What's With All the Controversy Around the Winter Olympics?

Do you love figure skating but worry that you're supposed to boycott the upcoming Winter Olympics in Sochi thanks to Russia's antigay laws? Athletes and fans alike are wondering how to handle the Games after Russian President Vladimir Putin signed a draconian bill into law this past June. Called an antigay propaganda law, it basically means you can go to jail for saying it's OK to be gay or raised by gay parents. Understandably, many are concerned about how this might impact gay fans, reporters, or Olympians traveling to the country.
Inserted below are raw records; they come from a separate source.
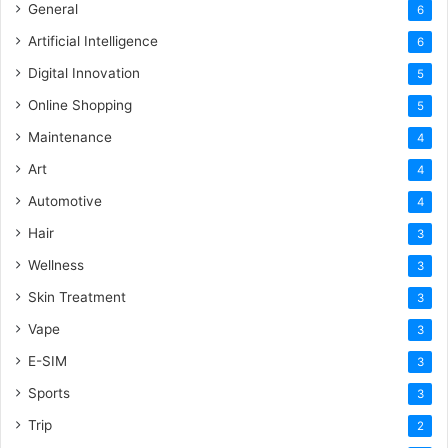
General
6
Artificial Intelligence
6
Digital Innovation
5
Online Shopping
5
Maintenance
4
Art
4
Automotive
4
Hair
3
Wellness
3
Skin Treatment
3
Vape
3
E-SIM
3
Sports
3
Trip
2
And activists have called for a boycott of the Games and Russian products — like vodka.

Back in October, Putin assured everyone that gay people will be welcome at the Winter Olympics, but his statement didn't fully address the issue. Following months of protests and worldwide criticism over the law, Putin said, "We are doing everything, both the organizers and our athletes and fans, so that participants and guests feel comfortable in Sochi, regardless of nationality, race, or sexual orientation."

Despite Putin's assurances, the US is taking the 2014 Games as a chance to make a statement about human rights. Like the presidents of France and Germany, President Barack Obama has decided to skip the Games, and instead the US is sending three openly gay athletes to head up the delegation: tennis star Billie Jean King, who came out in the '80s as one of first openly gay professional athletes, Olympic gold-medal figure skater Brian Boitano, who just came out this week, and Olympic hockey medalist Caitlin Cahow. A White House spokesman explained: “The US Delegation to the Olympic Games represents the diversity that is the United States." As for Team USA, many hope that Americans at home will support them and that the Games can be a chance to further a dialogue about inclusion.


Keep reading to find out if US presidents typically attend.

In 2008, George W. Bush made the trip to Beijing for the Olympics. Joe Biden represented the US at the Vancouver Games in 2010. And you may recall in 2012, First Lady Michelle Obama lived it up at the Summer Olympics in London. While there, she met up with David Beckham and some cute kids for a Let's Move event and cheered on Team USA's men's basketball team. But this year will be the first time in more than a decade that a president, vice president, first lady, or former president has failed to attend an opening or closing ceremony. Russia's decision to give NSA whistleblower Edward Snowden asylum probably isn't helping either.

Apparently aware of the PR problem, Putin's Russia is making even more human right's overtures. The Russian parliament voted on Wednesday to grant amnesty to those jailed for less than five years, especially mothers with young children, people with disabilities, or those who committed crimes as minors. Two members of the protest punk group Pussy Riot, whose jailing has been decried as a human right's violation, as well as Greenpeace activists, will likely be included in the up to 5,000 inmates set to be freed. How does Pussy Riot feel about it? Member Maria Alyokhina reportedly asked: “Can I refuse to be amnestied?”